Argos is being forced to pay £2.4m in wages to more than 37,000 current and former shopworkers, and has been fined nearly £1.5m after a HMRC investigation.

The catalogue and online retailer, which was bought by Sainsbury’s last year, wrote to staff on Thursday after it was found to have been paying less than the legal minimum wage to workers, because it was asking them to attend staff briefings and carry out security checks outside the working hours for which they were paid.

However, Argos will only pay the tax authority £800,000 because it has been awarded a discount on the fine for agreeing to pay up within 14 days.

The underpayments of about £64 per person date back to 2014 and were first uncovered last year ahead of Argos’s takeover by Sainsbury’s.

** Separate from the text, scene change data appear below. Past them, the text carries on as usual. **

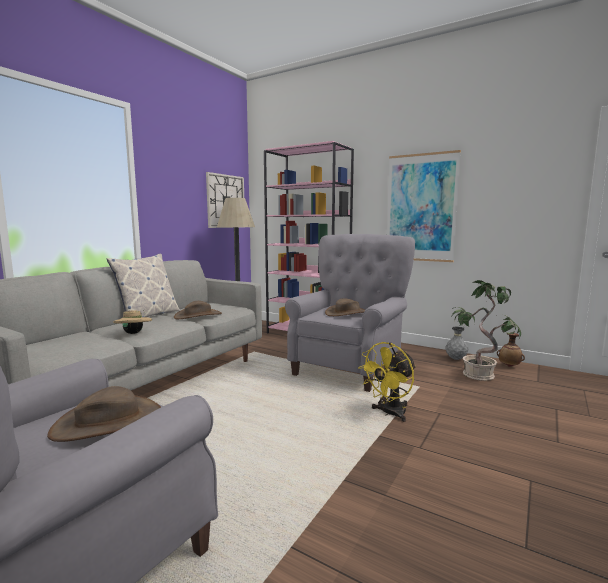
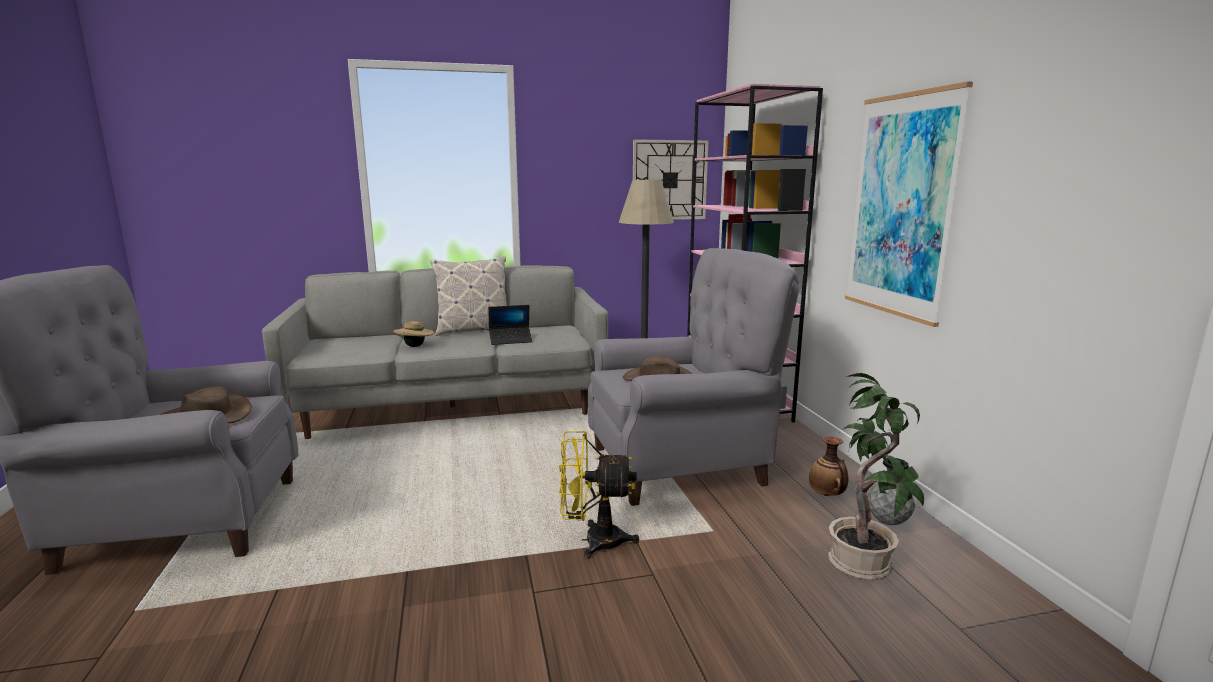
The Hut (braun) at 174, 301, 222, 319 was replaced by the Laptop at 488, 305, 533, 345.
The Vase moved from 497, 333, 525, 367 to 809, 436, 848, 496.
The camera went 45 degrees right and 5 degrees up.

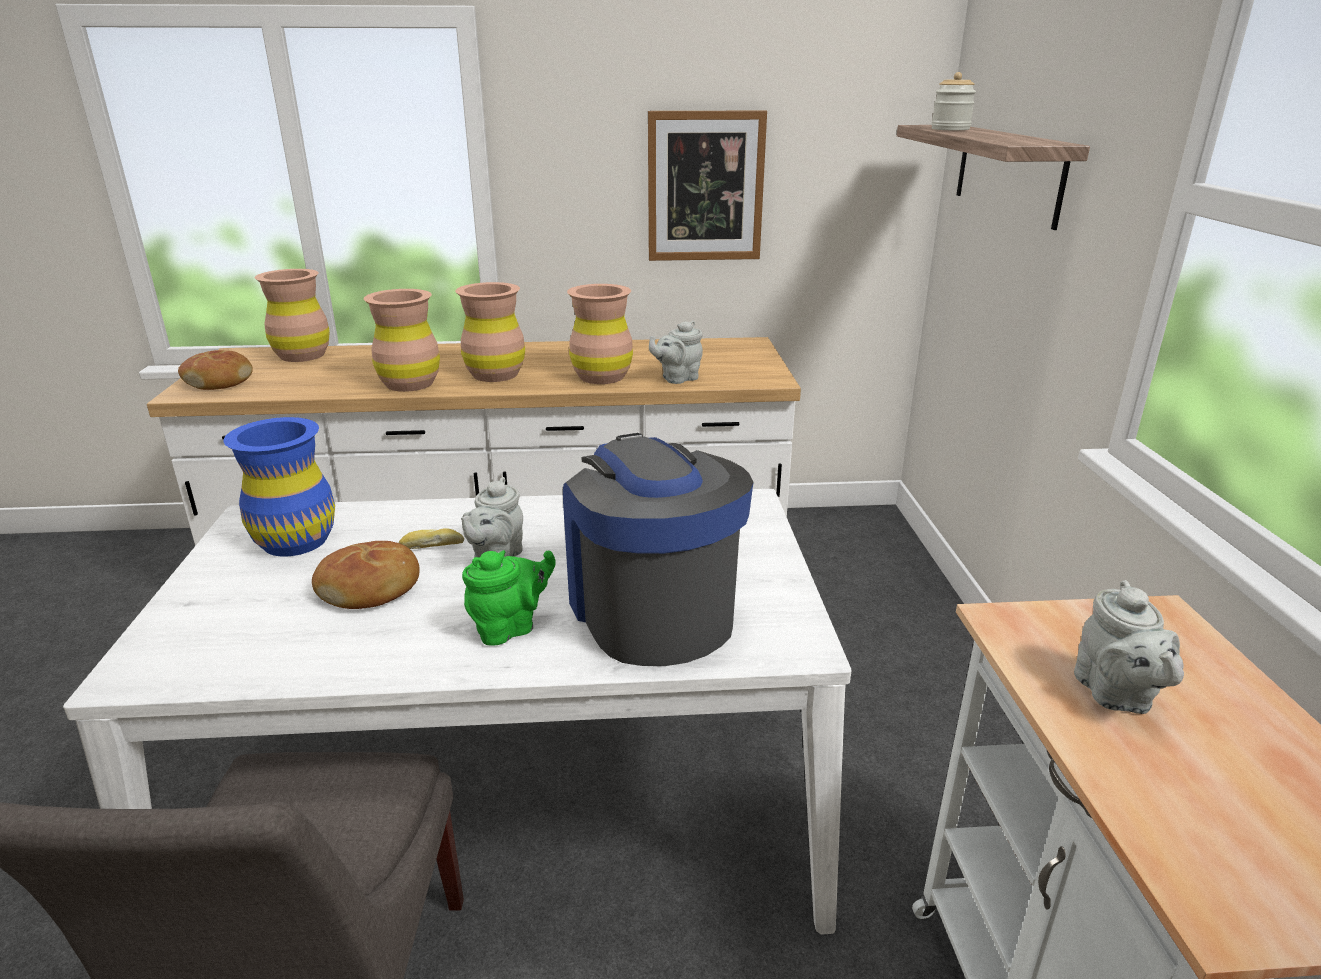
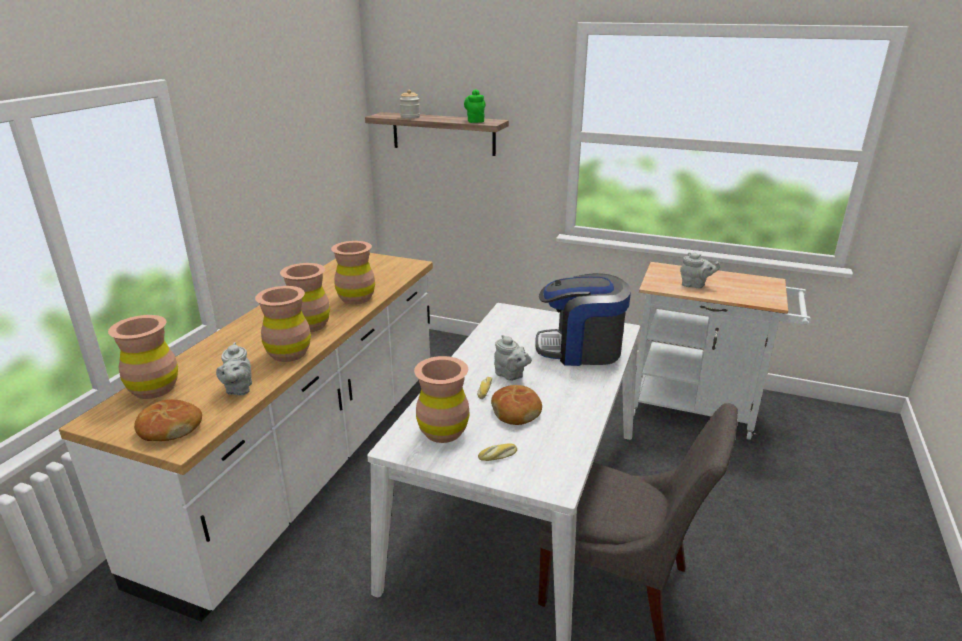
The Vase (blau) at 223, 417, 335, 557 became the Vase (braun) at 414, 356, 470, 443.
The Teekanne (grün) moved from 462, 550, 556, 646 to 464, 89, 486, 123.
The Bild at 648, 110, 767, 261 disappeared.
The Teekanne (grau) moved from 649, 321, 703, 384 to 216, 342, 252, 395.
The Brot at 478, 443, 517, 461 appeared.
The camera went 65 degrees left and 0 degrees up.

The supermarket said it had changed processes as quickly as possible last December after being made aware of the issue, and would be repaying staff at the end of this month. The underpayment affects 12,000 current employees and more than 25,000 former staff.

The number of workers underpaid by Argos is well in excess of those shortchanged by Debenhams, which on Wednesday became the most prolific offender to be “named and shamed” by the government under a system that came into force in 2013.

The department store chain was fined £63,000 and forced to pay back nearly £135,000 to 12,000 workers. The company said it had underpaid staff by an average of £10 each in 2015 because of a “technical error in its payroll calculations”.

Argos’s underpayment is also well ahead of the £1m awarded in back pay to Sports Direct workers after a HMRC investigation last year.